Clearly, Google believes that the best way to achieve that goal is to let users populate its databases with countless markers for places and things its own programmers would never think of.

For months, users have been gaga over Google Maps, which quickly and easily conjures up maps of nearly anywhere in the United States. Particularly popular is the service's satellite views, which show detailed images of neighborhoods or particular streets. And because of its open architecture, others can create imaginative hacks that combine Google Maps with third-party services like craigslist.

Google Earth is Google Maps on steroids -- and the company has incorporated the hacking element into the product by allowing anyone to add their own details.

The system already includes dozens of hacks and thousands of tags acquired by Google when the company bought Keyhole, a satellite imagery provider, last year. Keyhole has encouraged its community of users to post their own data about places and things throughout the world.

One is a hack that mixes mapping information with data from the bus system in Boulder, Colorado, showing in real-time the location of the city's buses on the 3-D map.
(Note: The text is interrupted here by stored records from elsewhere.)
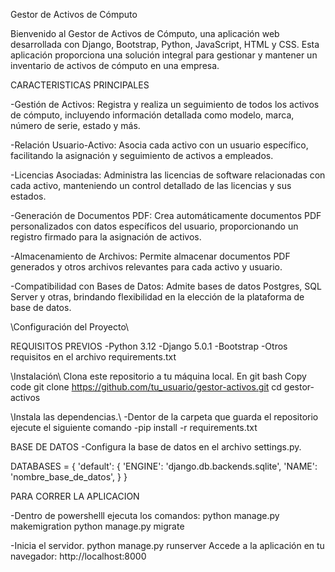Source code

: Gestor de Activos de Cómputo

Bienvenido al Gestor de Activos de Cómputo, una aplicación web desarrollada con Django, Bootstrap, Python, JavaScript, HTML y CSS. Esta aplicación proporciona una solución integral para gestionar y mantener un inventario de activos de cómputo en una empresa.

CARACTERISTICAS PRINCIPALES

-Gestión de Activos: Registra y realiza un seguimiento de todos los activos de cómputo, incluyendo información detallada como modelo, marca, número de serie, estado y más.

-Relación Usuario-Activo: Asocia cada activo con un usuario específico, facilitando la asignación y seguimiento de activos a empleados.

-Licencias Asociadas: Administra las licencias de software relacionadas con cada activo, manteniendo un control detallado de las licencias y sus estados.

-Generación de Documentos PDF: Crea automáticamente documentos PDF personalizados con datos específicos del usuario, proporcionando un registro firmado para la asignación de activos.

-Almacenamiento de Archivos: Permite almacenar documentos PDF generados y otros archivos relevantes para cada activo y usuario.

-Compatibilidad con Bases de Datos: Admite bases de datos Postgres, SQL Server y otras, brindando flexibilidad en la elección de la plataforma de base de datos.

\\Configuración del Proyecto\\

REQUISITOS PREVIOS
-Python 3.12
-Django 5.0.1
-Bootstrap
-Otros requisitos en el archivo requirements.txt

\\Instalación\\
Clona este repositorio a tu máquina local.
En git bash
Copy code
git clone https://github.com/tu_usuario/gestor-activos.git
cd gestor-activos

\\Instala las dependencias.\\
-Dentor de la carpeta que guarda el repositorio ejecute el siguiente comando
-pip install -r requirements.txt


BASE DE DATOS
-Configura la base de datos en el archivo settings.py.

DATABASES = {
    'default': {
        'ENGINE': 'django.db.backends.sqlite',
        'NAME': 'nombre_base_de_datos',
    }
}

PARA CORRER LA APLICACION

-Dentro de powershelll ejecuta los comandos:
python manage.py makemigration
python manage.py migrate

-Inicia el servidor.
python manage.py runserver
Accede a la aplicación en tu navegador: http://localhost:8000
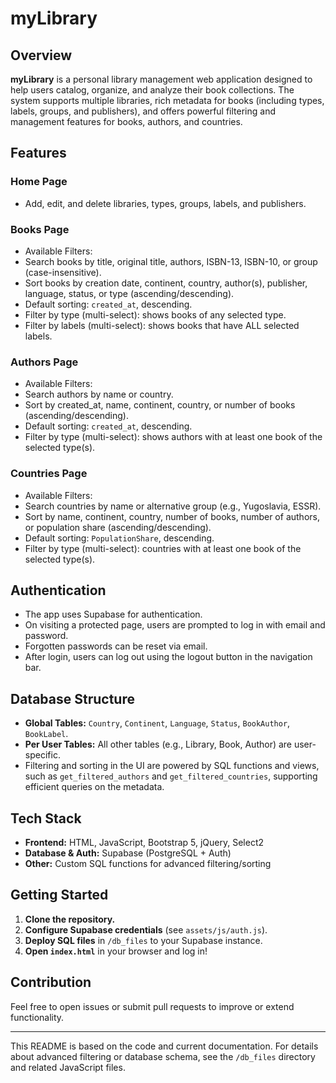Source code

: # myLibrary

## Overview

**myLibrary** is a personal library management web application designed to help users catalog, organize, and analyze their book collections. The system supports multiple libraries, rich metadata for books (including types, labels, groups, and publishers), and offers powerful filtering and management features for books, authors, and countries.

## Features

### Home Page
- Add, edit, and delete libraries, types, groups, labels, and publishers.

### Books Page
- Available Filters:
- Search books by title, original title, authors, ISBN-13, ISBN-10, or group (case-insensitive).
- Sort books by creation date, continent, country, author(s), publisher, language, status, or type (ascending/descending).
- Default sorting: `created_at`, descending.
- Filter by type (multi-select): shows books of any selected type.
- Filter by labels (multi-select): shows books that have ALL selected labels.

### Authors Page
- Available Filters:
- Search authors by name or country.
- Sort by created_at, name, continent, country, or number of books (ascending/descending).
- Default sorting: `created_at`, descending.
- Filter by type (multi-select): shows authors with at least one book of the selected type(s).

### Countries Page
- Available Filters:
- Search countries by name or alternative group (e.g., Yugoslavia, ESSR).
- Sort by name, continent, country, number of books, number of authors, or population share (ascending/descending).
- Default sorting: `PopulationShare`, descending.
- Filter by type (multi-select): countries with at least one book of the selected type(s).

## Authentication
- The app uses Supabase for authentication.
- On visiting a protected page, users are prompted to log in with email and password.
- Forgotten passwords can be reset via email.
- After login, users can log out using the logout button in the navigation bar.

## Database Structure

- **Global Tables:** `Country`, `Continent`, `Language`, `Status`, `BookAuthor`, `BookLabel`.
- **Per User Tables:** All other tables (e.g., Library, Book, Author) are user-specific.
- Filtering and sorting in the UI are powered by SQL functions and views, such as `get_filtered_authors` and `get_filtered_countries`, supporting efficient queries on the metadata.

## Tech Stack

- **Frontend:** HTML, JavaScript, Bootstrap 5, jQuery, Select2
- **Database & Auth:** Supabase (PostgreSQL + Auth)
- **Other:** Custom SQL functions for advanced filtering/sorting

## Getting Started

1. **Clone the repository.**
2. **Configure Supabase credentials** (see `assets/js/auth.js`).
3. **Deploy SQL files** in `/db_files` to your Supabase instance.
4. **Open `index.html`** in your browser and log in!

## Contribution

Feel free to open issues or submit pull requests to improve or extend functionality.

---
This README is based on the code and current documentation. For details about advanced filtering or database schema, see the `/db_files` directory and related JavaScript files.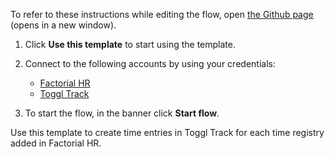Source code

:To refer to these instructions while editing the flow, open [the Github page](https://github.com/ot4i/app-connect-templates/blob/main/resources/markdown/Create%20time%20entries%20in%20Toggl%20Track%20for%20each%20time%20registry%20added%20in%20Factorial%20HR_instructions.md) (opens in a new window).

1. Click **Use this template** to start using the template.
2. Connect to the following accounts by using your credentials:
   - [Factorial HR](https://ibm.biz/acfactorialhr)
   - [Toggl Track](https://ibm.biz/actoggltrack)
   
3. To start the flow, in the banner click **Start flow**.

Use this template to create time entries in Toggl Track for each time registry added in Factorial HR.

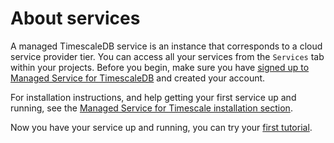 # About services
A managed TimescaleDB service is an instance that corresponds to a cloud service
provider tier. You can access all your services from the `Services` tab within
your projects. Before you begin, make sure you have
[signed up to Managed Service for TimescaleDB][sign-up] and created your account.

For installation instructions, and help getting your first service up and
running, see the
[Managed Service for Timescale installation section][mst-install].

Now you have your service up and running, you can try your
[first tutorial][getting-started].


[sign-up]: https://www.timescale.com/cloud-signup
[mst-login]: https://portal.managed.timescale.com
[timescale-mst-portal]: https://portal.managed.timescale.com
[timescale-pricing]: https://www.timescale.com/products
[contact]: https://www.timescale.com/contact
[getting-started]: /timescaledb/:currentVersion:/getting-started/
[install-psql]: /timescaledb/:currentVersion:/how-to-guides/connecting/psql
[mst-install]:timescaledb/:currentVersion:/how-to-guides/install-timescaledb/installation-mst/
There are plenty of others: a lighthouse tour of the United States, good hikes in Marin County, California, the best camping spots in Yosemite National Park and lists of medieval buildings in Gdansk, Poland.

"I'm reminded of all the railroad nuts and how they could create an annotated map of the (United States), showing all the best bridges, tunnels and places to watch trains go by," said Matt Haughey, creator of the popular MetaFilter group blog and an evangelist of user-created content.

To Haughey, the open service means users can develop and share far more information than any one company could produce alone.

Indeed, according to Hanke, Keyhole users -- and now those of Google Earth – have been doing just that, and the service's bulletin board system is full of countless such examples, many of which can be found under discrete, searchable categories -- like Beijing, U.S. warships, theme parks and many more -- on the Keyhole BBS.

But Haughey cautioned that Google Earth could be open to exploitation.

"Looking at Portland (Oregon), I see someone made an entry for some storage place," he said. "Probably someone that works there or owns it. Kind of like map spam."

Still, Hanke feels the upside of an open-ended database outweighs the problems. He noted that the service could be expanded by users in almost infinite ways -- an open-endedness that mirrors the infinite extensibility of the web.

"You see the promise of a view that lets you understand the web and graphical information on the web," Hanke said, "with the map as kind of the underpinning of that."